Awwww yisss, airway stuff!
I’d like to start this POD off by talking about the study that got everyone buzzing about the bougie this summer, published last June in JAMA by Driver et al. at Hennepin:
Effect of Use of a Bougie vs Endotracheal Tube and Stylet on First-Attempt Intubation Success Among Patients With Difficult Airways Undergoing Emergency Intubation, A Randomized Clinical Trial
Numbers and outcomes:
They randomized 757 patients: 381 to a bougie-first approach, 376 to a traditional styletted ETT-first approach
Population was >18, undergoing intubation with a Macintosh (standard geometry) blade (direct or video, how much the intubator looked at the screen was at the teams discretion)
380 patients had at least one difficult airway feature
Success on 1st attempt was 98% in bougie-first group vs 87% in ETT+stylet group, P=0.0001, NNT=9
Success on 1st attempt in patients with difficult airway features was 96% in bougie-first group vs 82% in ETT+stylet group, P<0.0001, NNT=7
Let’s just state what that last NNT means in words to let it sink in: You have use a bougie on 7 patients with difficult airway features in order to prevent one first-pass failure.
Furthermore, the bougie held its own among every stratification, e.g.:
Obese patients: (96% vs 75%)
Patients that needed cervical in-line stabilization: (100% vs 78%,)
Patients with poor views (Cormack-Lehane grades 2 to 4): (97% vs 60%)

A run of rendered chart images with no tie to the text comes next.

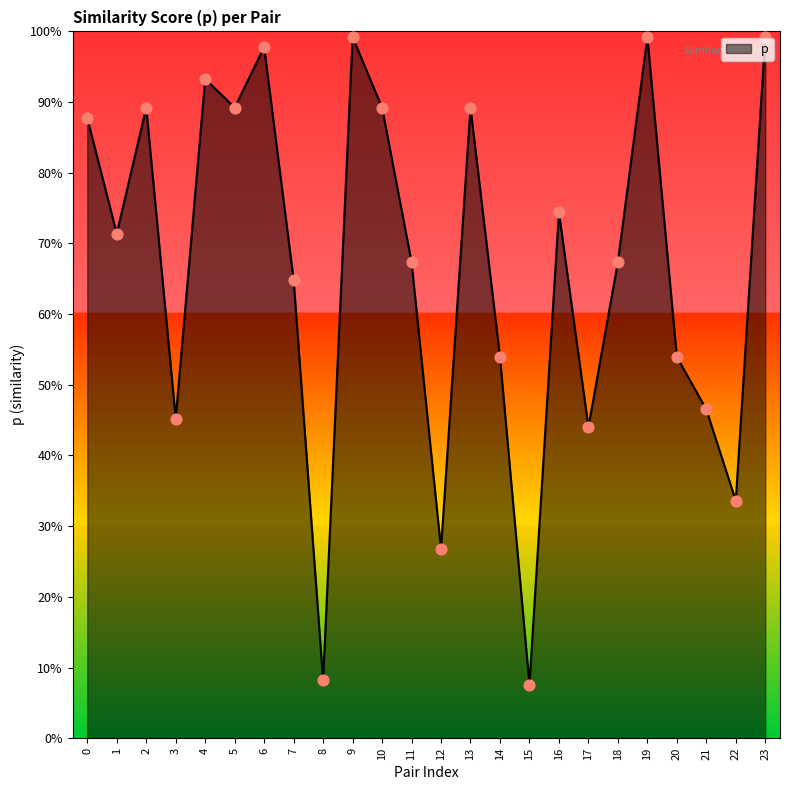

What is the change in value from 11 to 17?

-0.2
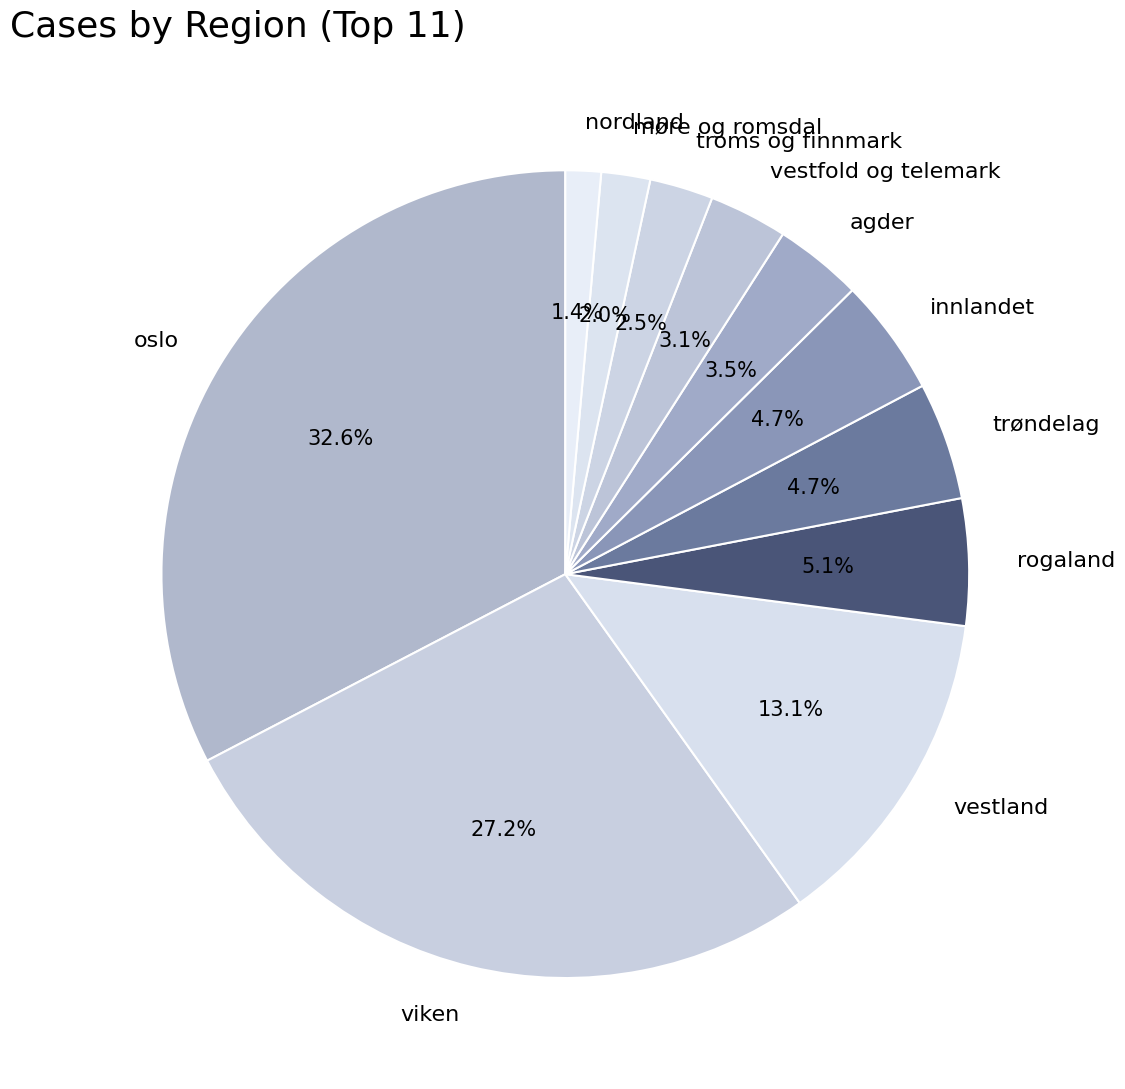

What is the ratio of the value at vestland to the value at vestfold og telemark?

4.2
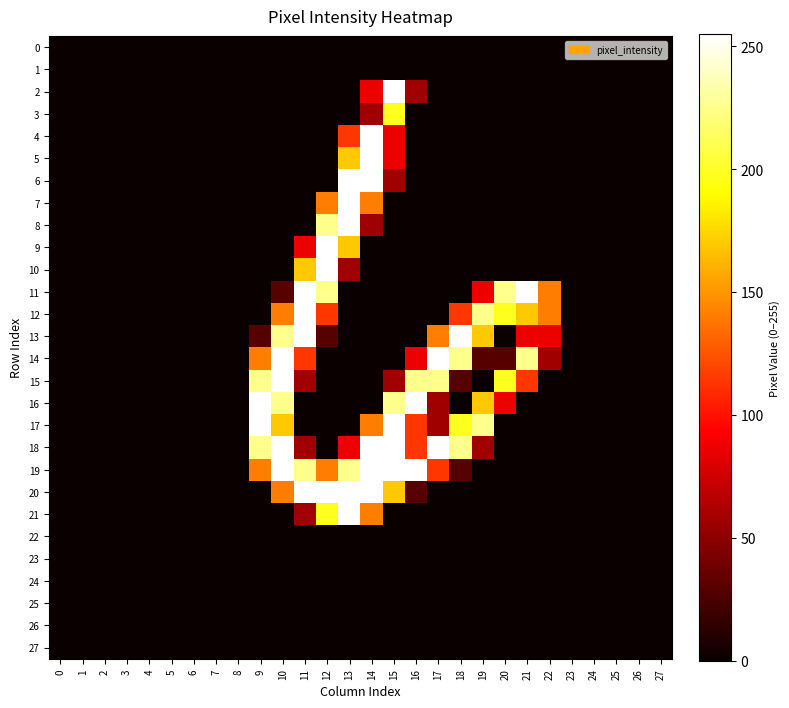

List the series in order of their peak value, lowest first.

0, 1, 22, 23, 24, 25, 26, 27, 3, 2, 4, 5, 6, 7, 8, 9, 10, 11, 12, 13, 14, 15, 16, 17, 18, 19, 20, 21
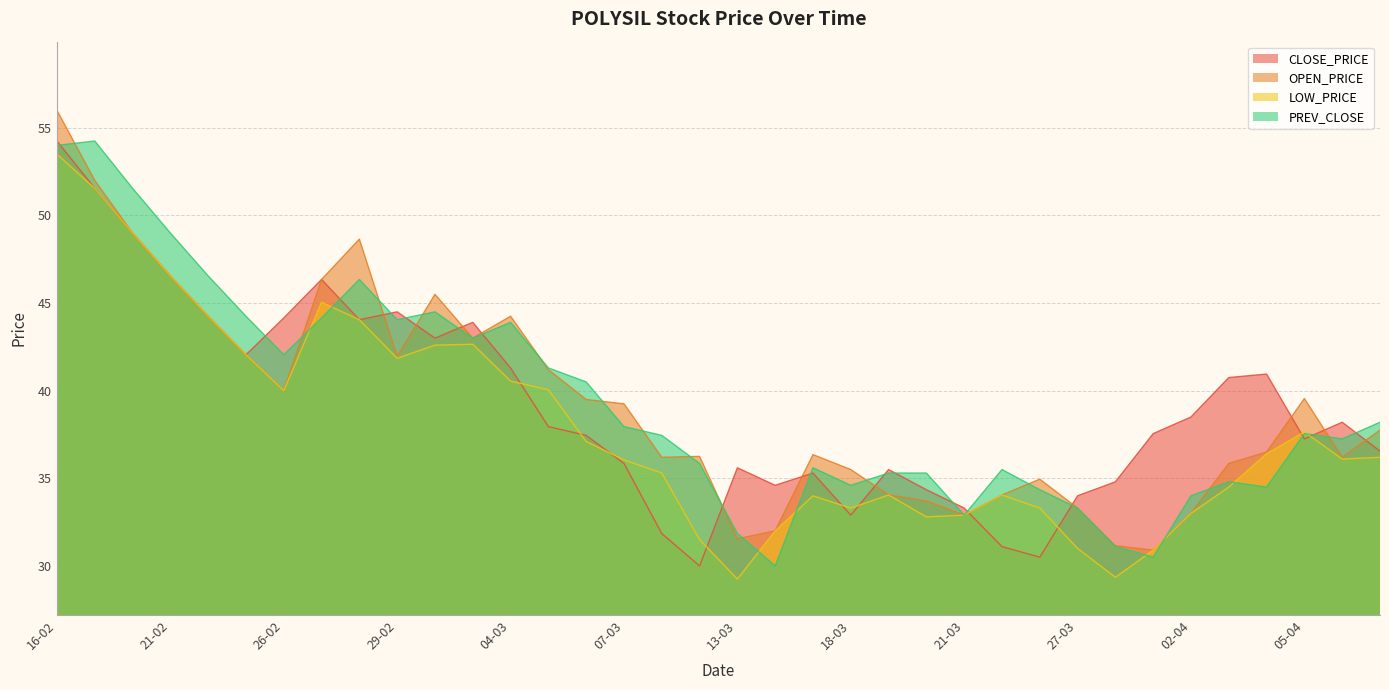

How many data points in OPEN_PRICE are above 37?

18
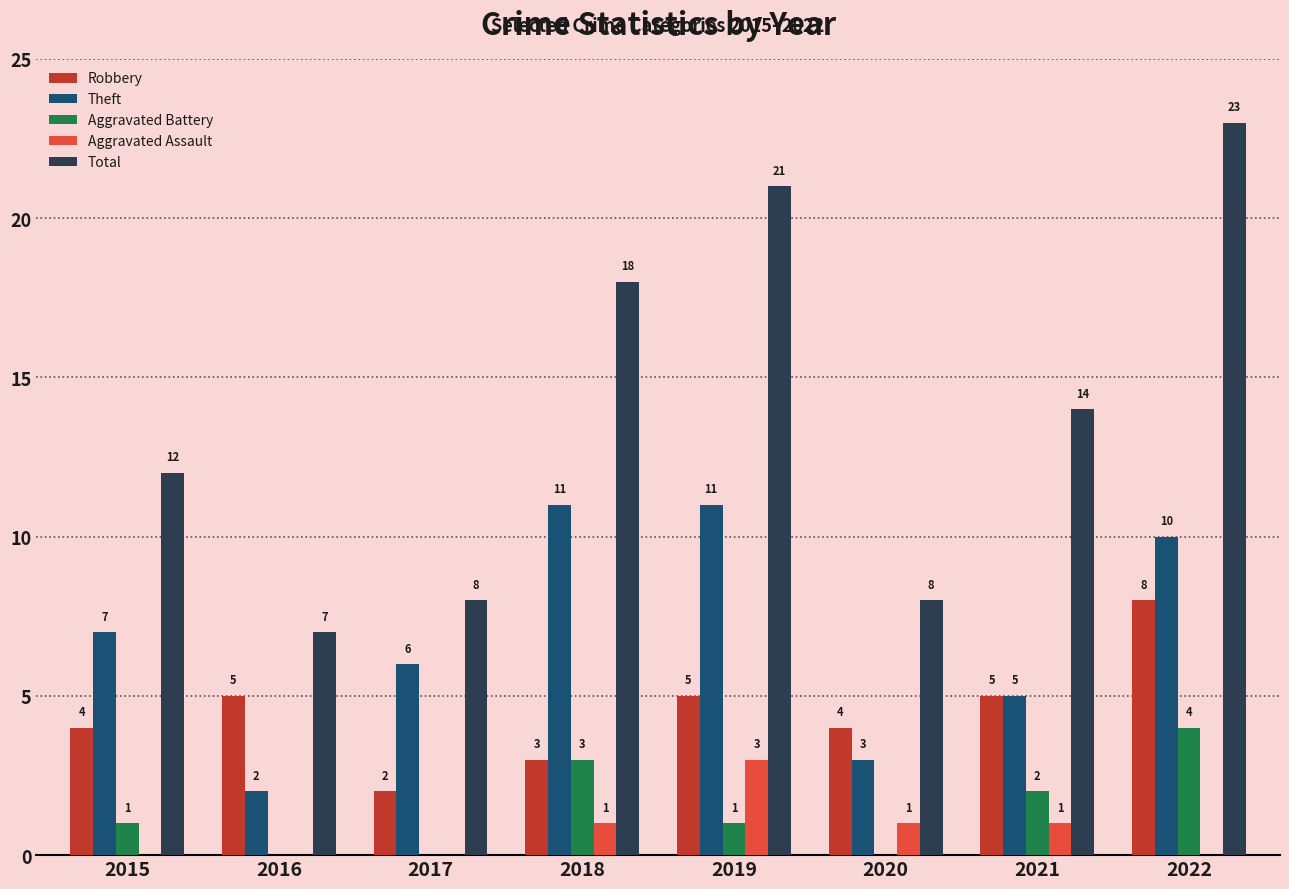

Count the number of categories in the chart.

8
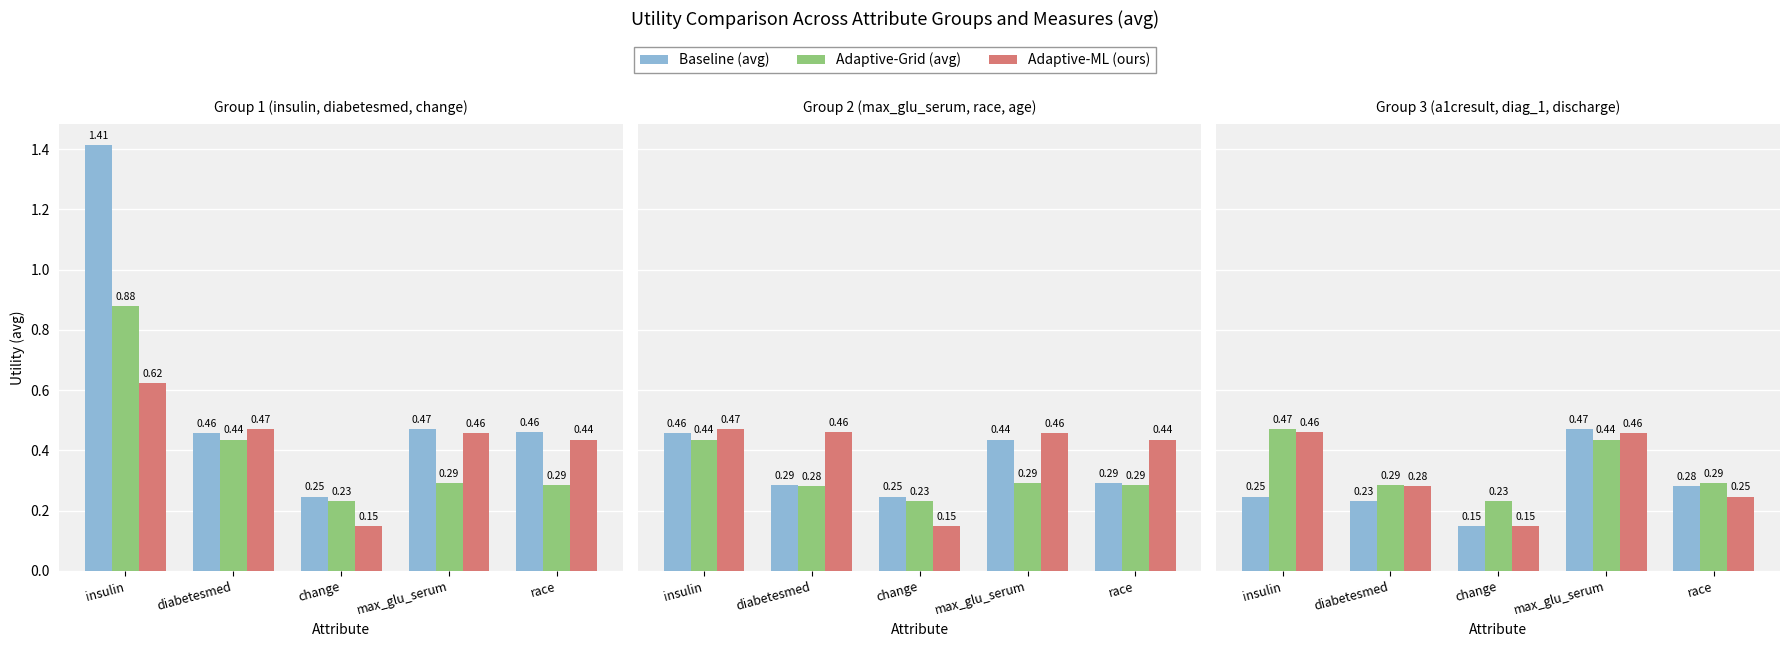

List the labels in order of Adaptive-Grid (avg) value, smallest first.

change, diabetesmed, race, max_glu_serum, insulin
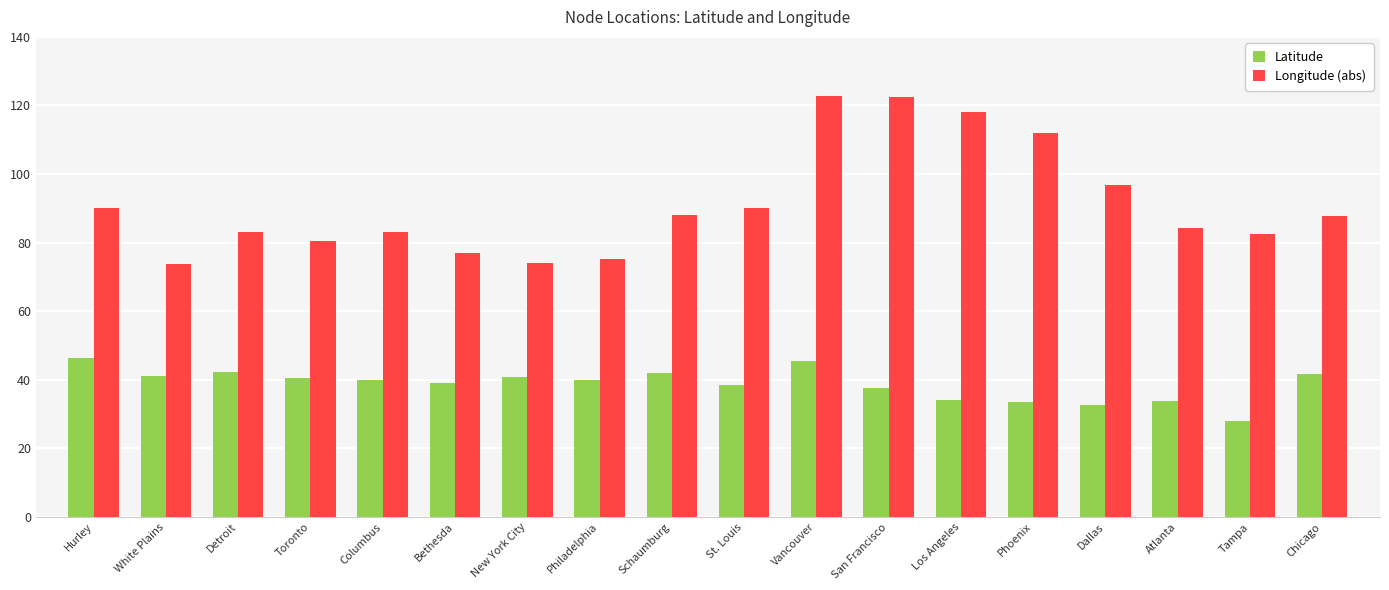

What is the spread (max minus min) of values at White Plains?

32.7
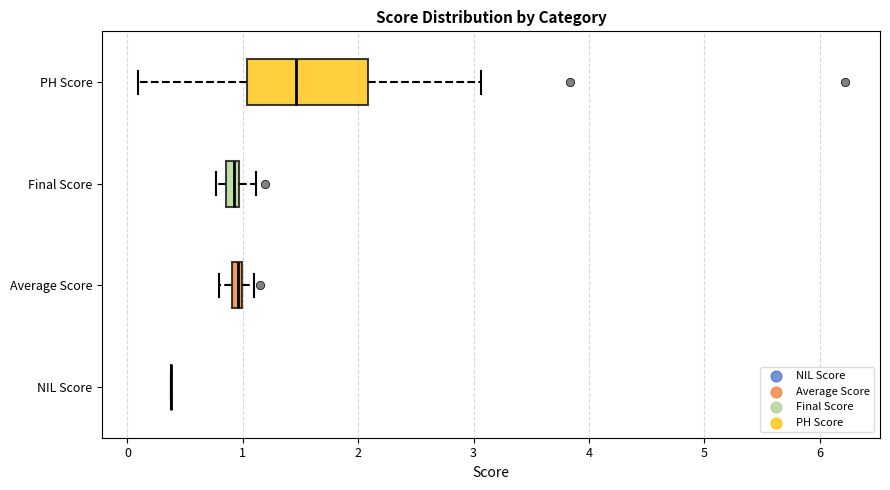

Where is the right edge of the box for Final Score on the x-axis? The values are not printed on the chart, so give them approximately, as read against the axis.

1.0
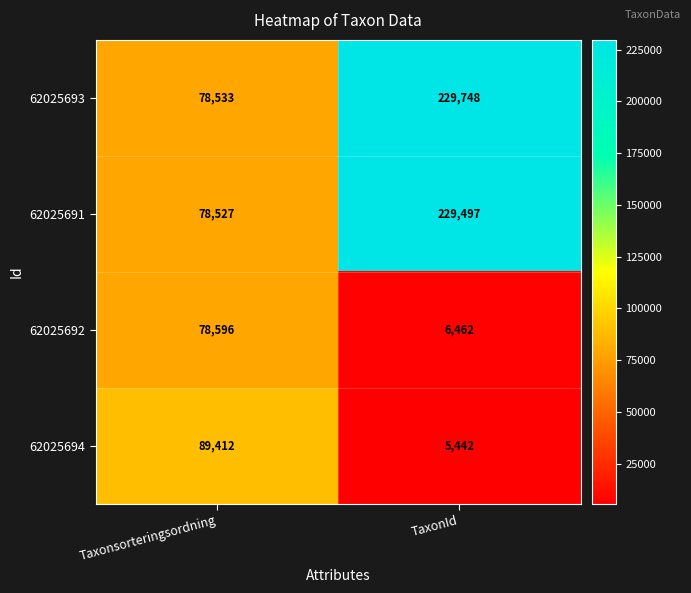

What is the total value across all series at Taxonsorteringsordning?

325068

A few other noteworthy things:
The duration of the first pass was about the same between bougie and ETT groups,
The total time of intubation was far longer in the ETT group, owing to more often needing multiple attempts passes
No difference in complication rate or direct airway trauma
Bottom line: This is extremely compelling evidence that first pass success is improved with use of a bougie.
We massively underutilize the bougie. Let’s improve our first pass success and use it more often.
I would especially consider using a bougie as first pass if you’re a less-experienced intubator or you’re starting to learn DL. Furthermore, even if you want to be old school and use it “only as a backup/rescue device”, heaven help you if you actually have to use it as such and have never practiced using it.
For anyone that may not be 100% familiar…
How to use a bougie:
get a view
pass your bougie through the cords, the coudé tip helps guide it anteriorly where it needs to go
you know you’re in the trachea because it stops around the carina (be gentle, airway perforations are sub-optimal), you can also theoretically feel the subtle clicking of the tracheal rings as it slides down the trachea
your assistant slides the tube over the back end of the bougie and then stabilizes the back of the bougie while you railroad the tube over it and through the cords
keep retracting the tongue with the laryngoscope while you do this to facilitate passage
you may encounter some resistance when it reaches the arytenoids; twisting the tube solves this problem
you can definitely do all this by yourself too, it’s just a little trickier to maneuver all the moving parts
The bougies used in the Hennepin study were 70 cm gum elastic (blue) bougies, the same ones we stock in our ED. These as well as slightly shorter 60cm bougies are stocked in most departments you might work in. Thanks to Reuben we also now stock the purple malleable bougies! These excellent devices and will save you when you run into weird geometry and can even be used with hyperangulated laryngoscopes but this is a little harder. When I use them as a regular bougie, I’ll usually give them a slight coudé tip and mild anterior bend like that of the ETT and revise if necessary. The stopper can be taken off or used to pre-load the tube.